Write out, as an exact transcription, the line that has "машиностроении в" and each line after it through the end of the data below.

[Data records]
....
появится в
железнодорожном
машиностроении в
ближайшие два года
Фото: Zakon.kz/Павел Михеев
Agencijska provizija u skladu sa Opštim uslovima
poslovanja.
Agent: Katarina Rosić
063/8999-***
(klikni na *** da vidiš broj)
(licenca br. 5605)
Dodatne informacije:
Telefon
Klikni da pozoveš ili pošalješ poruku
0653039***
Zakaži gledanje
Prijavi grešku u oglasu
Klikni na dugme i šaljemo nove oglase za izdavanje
....
Written response ->
машиностроении в
ближайшие два года
Фото: Zakon.kz/Павел Михеев
Agencijska provizija u skladu sa Opštim uslovima
poslovanja.
Agent: Katarina Rosić
063/8999-***
(klikni na *** da vidiš broj)
(licenca br. 5605)
Dodatne informacije:
Telefon
Klikni da pozoveš ili pošalješ poruku
0653039***
Zakaži gledanje
Prijavi grešku u oglasu
Klikni na dugme i šaljemo nove oglase za izdavanje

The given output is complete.